EXTRACTED TEXT:
START

Here is a little update on the SHU portfolio to start off with (Friday, August 10 after market close in chronological order of buying starting on September 29, 2017):
Do we need to revise our original Roku investment thesis? No, not really, apart from the fact that things are going even better than we expected. Here are a number of takeaways from the quarter.
There are three main avenues to achieve platform user growth:
- The Roku players (HDMI plugin devices)
- Licensing their OS to OEMs
- The Roku Channel (see below)
The quarter experienced a surprising resurgence in the players with a 24% rise in Q2 revenue (y/y), but this isn't the future, which is that all TVs become smart TVs with an operating system.
The company licenses it as an operating system for TVs, for instance to TCL. One in four TVs sold in the US had Roku inside, driving the smart part of the TV. Here is what management said (Q2CC):
Our thesis is that all TV OEMs will switch to a licensed operating system, just like all phone company, phone makers either license Android or the Apple. That same dynamic is happening in TVs and we’re by far the number one licensor of OS to TV manufacturers.
If Roku indeed becomes the dominant operating system for TVs (something we pondered about in our previous article comparing it to OpenTV, a previous generation's effort to do something similar), we have a very long growth path in front of us. Management is very optimistic (Q2CC):
I’d believe that the dynamic of a Roku TV having a better cost structure and much more content and a better user experience is going to result -- is resulting in more and more OEM switching to the licensed OS of which Roku is number one licensor of OS in the U.S. and we expect to remain in that position.

END

GIVEN DATA:
START

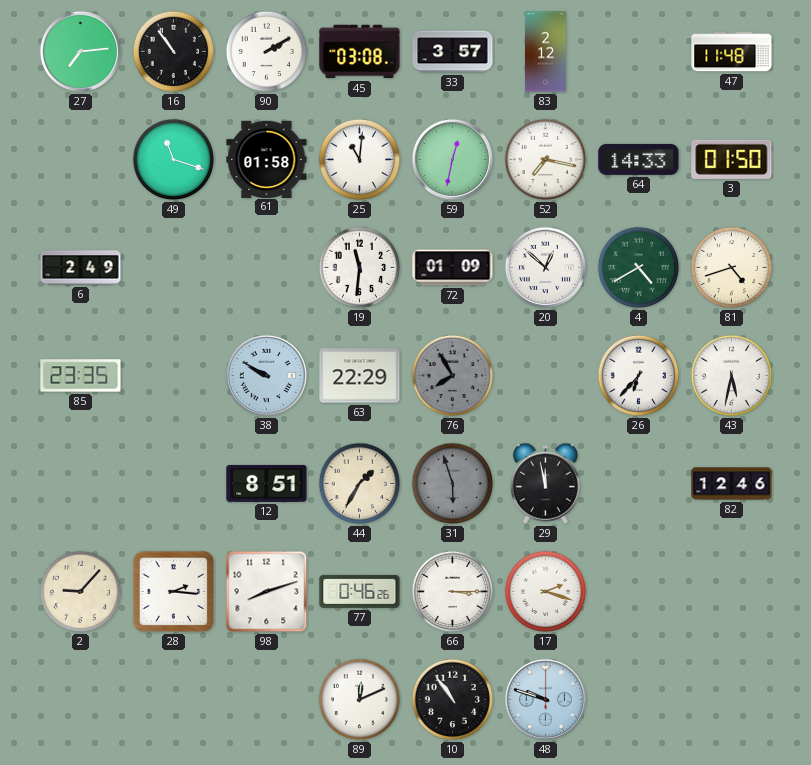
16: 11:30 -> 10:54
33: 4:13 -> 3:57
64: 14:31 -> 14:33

END

TO DO:
1 – Answer from the Roku article:
(a) By what percentage did Roku player revenue rise year over year in Q2?
(b) Which TV maker is given as an example of a company licensing Roku's operating system?
(c) What share of TVs sold in the US had Roku inside?
2 – Extend the Roku article onward from its final sentence.
The data come from a different source than the Roku article.

SOLVED TASKS:
1 –
(a) 24%
(b) TCL
(c) One in four

2 –
Management argues that their biggest competitor is actually OEM's own operating systems, which bodes pretty well for the foreseeable future.
So the start is very promising, but this is far from a decided course. There are formidable competitors like Amazon (AMZN) and Google (NASDAQ:GOOG) (NASDAQ:GOOGL) (Android TV); we're not mentioning Apple (AAPL) as the latter isn't likely to license its software.
The problem is that switching costs are low, so the early Roku lead isn't as significant as in other technology races, so it isn't time to get comfortable, but neither time to panic. Their lead is real.
Meanwhile, the platform keeps on growing:
- Active user accounts grew 46% y/y to 22.0M at the end of Q2
- ARPU grew 48% y/y to $16.60 (on a trailing 12-month basis).
These are the two main metrics and together these produce a platform revenue growth of 96% y/y. This points to a rather bright future if the company can maintain this growth.
We would normally argue that the law of large numbers will slow this down, but the numbers aren't actually all that large still and the company is very early in its monetization efforts, so hype growth could actually continue for some time as monetization of OTT through ads is a fairly greenfield endeavor still.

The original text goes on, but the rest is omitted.